8. Model-Selection Advice for Developers
| Scenario | Recommendation |
|---|---|
| Building agents / coding / bug fixing | Put 3.7-Plus into the default candidate set. This single run was 10/10, with high throughput and more iteration; keep Max as the text-flagship / high-difficulty fallback, and do not choose by the flagship label alone. |
| Medium-difficulty reasoning or math, with latency sensitivity | 3.7-Plus with thinking on. In this run it matched Max accuracy with lower latency. |
| Simple Q&A / classification / extraction | 3.7-Plus with thinking off. Save the extra reasoning cost. |
| Still using 3.6-Plus | Upgrade. The main generational gap is speed, and 3.5x throughput changes the user experience. |
9. Limitations and Honest Disclosures
This article is a deep snapshot from one afternoon, not an academic paper. The following limitations matter:
- Single run: neither BugFind nor AIME used pass@k. High-variance cases such as task05 and I-15 need repeated validation.
- No horizontal competitor comparison: Claude, GPT, Gemini, and DeepSeek were not tested. This only describes internal differences within the Qwen family.
- 3.6-Plus completed only 6 AIME problems: its accuracy cannot be directly compared with the 15-problem Plus/Max runs.
- Pricing used placeholder estimates: check the latest Gateway pricing for official numbers; domestic DashScope pricing may have separate discounts.
- Only one agent framework was used (Stirrup): switching to SWE-agent could change the ranking.
- Multimodal sample size was n=2: it cannot represent broad vision capability.
- The tested model was an invite beta: the official SKU may have minor behavior changes.
- X data was a one-day snapshot: it captured community sentiment at the time of writing and may have changed after publication.
Final Note
In the official June 2026 narrative, Qwen3.7-Plus is the Chinese flagship tier on the vision leaderboard, the cost-effective choice on Gateway, and the new Qwen family member that the community describes as moving at a frightening iteration speed.
In our reproducible one-afternoon universe, it is:
- The model that was the only one to score 10/10 in this single real-code bug-fixing run.
- The model that reached the same score as Max on this contest-math run with thinking enabled, while showing lower latency.
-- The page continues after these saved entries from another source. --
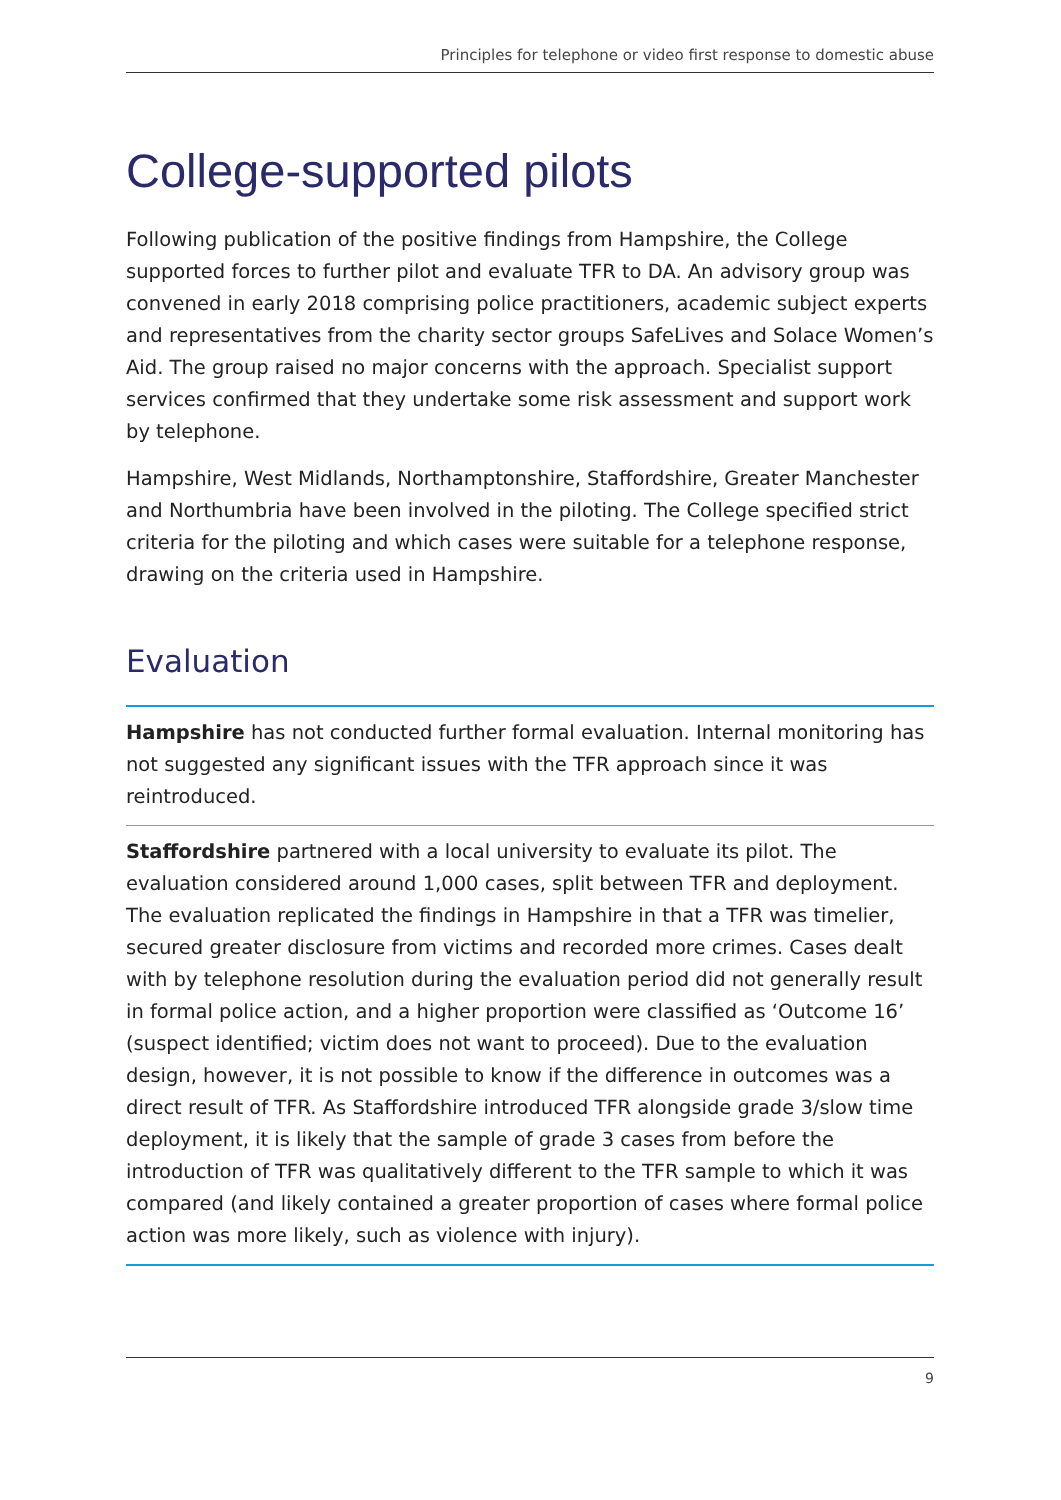Principles for telephone or video first response to domestic abuse
College-supported pilots
Following publication of the positive findings from Hampshire, the College supported forces to further pilot and evaluate TFR to DA. An advisory group was convened in early 2018 comprising police practitioners, academic subject experts and representatives from the charity sector groups SafeLives and Solace Women’s Aid. The group raised no major concerns with the approach. Specialist support services confirmed that they undertake some risk assessment and support work by telephone.
Hampshire, West Midlands, Northamptonshire, Staffordshire, Greater Manchester and Northumbria have been involved in the piloting. The College specified strict criteria for the piloting and which cases were suitable for a telephone response, drawing on the criteria used in Hampshire.
Evaluation
Hampshire has not conducted further formal evaluation. Internal monitoring has not suggested any significant issues with the TFR approach since it was reintroduced.
Staffordshire partnered with a local university to evaluate its pilot. The evaluation considered around 1,000 cases, split between TFR and deployment. The evaluation replicated the findings in Hampshire in that a TFR was timelier, secured greater disclosure from victims and recorded more crimes. Cases dealt with by telephone resolution during the evaluation period did not generally result in formal police action, and a higher proportion were classified as ‘Outcome 16’ (suspect identified; victim does not want to proceed). Due to the evaluation design, however, it is not possible to know if the difference in outcomes was a direct result of TFR. As Staffordshire introduced TFR alongside grade 3/slow time deployment, it is likely that the sample of grade 3 cases from before the introduction of TFR was qualitatively different to the TFR sample to which it was compared (and likely contained a greater proportion of cases where formal police action was more likely, such as violence with injury).
9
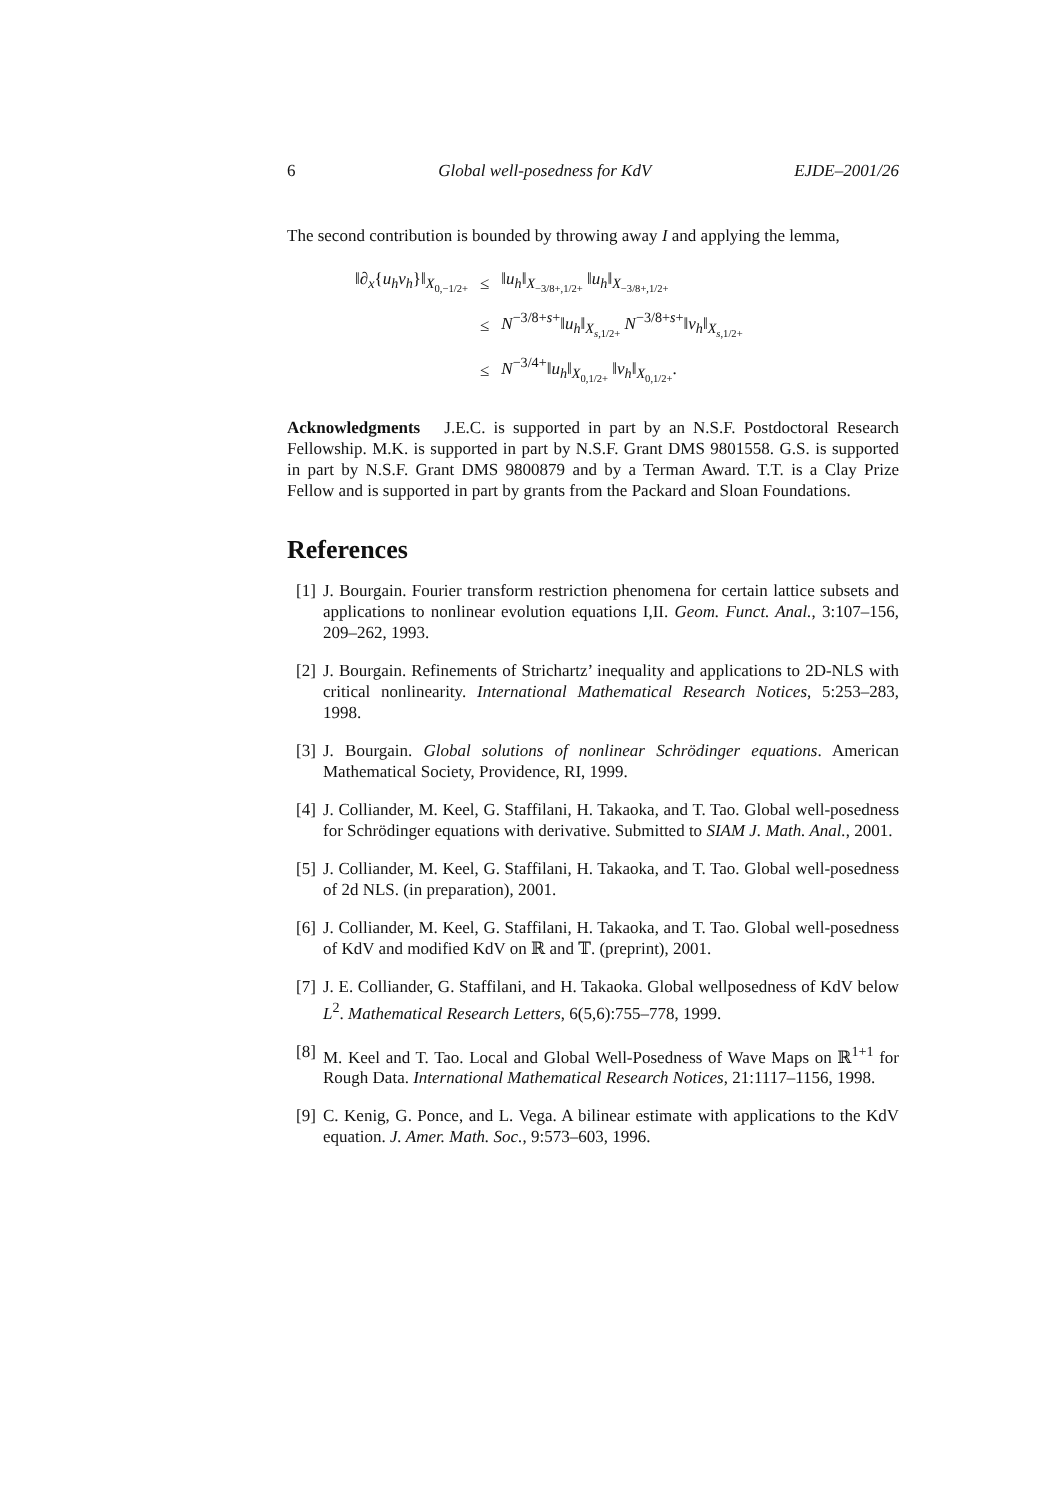6 Global well-posedness for KdV EJDE–2001/26
The second contribution is bounded by throwing away I and applying the lemma,
| ‖∂<sub>x</sub>{ u<sub>h</sub>v<sub>h</sub> }‖<sub>X<sub>0,−1/2+</sub></sub> | ≤ | ‖ u<sub>h</sub> ‖<sub>X<sub>−3/8+,1/2+</sub></sub> ‖ u<sub>h</sub> ‖<sub>X<sub>−3/8+,1/2+</sub></sub> |
| | ≤ | N<sup>−3/8+s+</sup>‖ u<sub>h</sub> ‖<sub>X<sub>s,1/2+</sub></sub> N<sup>−3/8+s+</sup>‖ v<sub>h</sub> ‖<sub>X<sub>s,1/2+</sub></sub> |
| | ≤ | N<sup>−3/4+</sup>‖ u<sub>h</sub> ‖<sub>X<sub>0,1/2+</sub></sub> ‖ v<sub>h</sub> ‖<sub>X<sub>0,1/2+</sub></sub>. |
Acknowledgments J.E.C. is supported in part by an N.S.F. Postdoctoral Research Fellowship. M.K. is supported in part by N.S.F. Grant DMS 9801558. G.S. is supported in part by N.S.F. Grant DMS 9800879 and by a Terman Award. T.T. is a Clay Prize Fellow and is supported in part by grants from the Packard and Sloan Foundations.
References
[1] J. Bourgain. Fourier transform restriction phenomena for certain lattice subsets and applications to nonlinear evolution equations I,II. Geom. Funct. Anal., 3:107–156, 209–262, 1993.
[2] J. Bourgain. Refinements of Strichartz’ inequality and applications to 2D-NLS with critical nonlinearity. International Mathematical Research Notices, 5:253–283, 1998.
[3] J. Bourgain. Global solutions of nonlinear Schrödinger equations. American Mathematical Society, Providence, RI, 1999.
[4] J. Colliander, M. Keel, G. Staffilani, H. Takaoka, and T. Tao. Global well-posedness for Schrödinger equations with derivative. Submitted to SIAM J. Math. Anal., 2001.
[5] J. Colliander, M. Keel, G. Staffilani, H. Takaoka, and T. Tao. Global well-posedness of 2d NLS. (in preparation), 2001.
[6] J. Colliander, M. Keel, G. Staffilani, H. Takaoka, and T. Tao. Global well-posedness of KdV and modified KdV on ℝ and 𝕋. (preprint), 2001.
[7] J. E. Colliander, G. Staffilani, and H. Takaoka. Global wellposedness of KdV below L<sup>2</sup>. Mathematical Research Letters, 6(5,6):755–778, 1999.
[8] M. Keel and T. Tao. Local and Global Well-Posedness of Wave Maps on ℝ<sup>1+1</sup> for Rough Data. International Mathematical Research Notices, 21:1117–1156, 1998.
[9] C. Kenig, G. Ponce, and L. Vega. A bilinear estimate with applications to the KdV equation. J. Amer. Math. Soc., 9:573–603, 1996.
- The model that delivered a 3.55x throughput improvement over the previous generation, making "unable to finish" a thing of the past.
- The model that still hallucinated on the official sample image while passing our controlled image test, reminding you not to choose a vision model from one screenshot.
These conclusions are scoped to this small sample, single run, and fixed scaffold. They support putting Plus in the engineering default-candidate set; they do not support a general model ranking.
For engineers, the official narrative is responsible for the vision; the outputs/ directory is responsible for the evidence. If you are choosing a model for production, read this review together with the companion data-visualization version ([13_Qwen3.7-Plus_Eval.html](13_Qwen3.7-Plus_Eval.html)): trust the numbers first, then read why we are willing to call this an "evaluation" instead of a repost.
In the 2026 AI model flood, only reproducible audit-grade evidence is hard currency for technical decisions.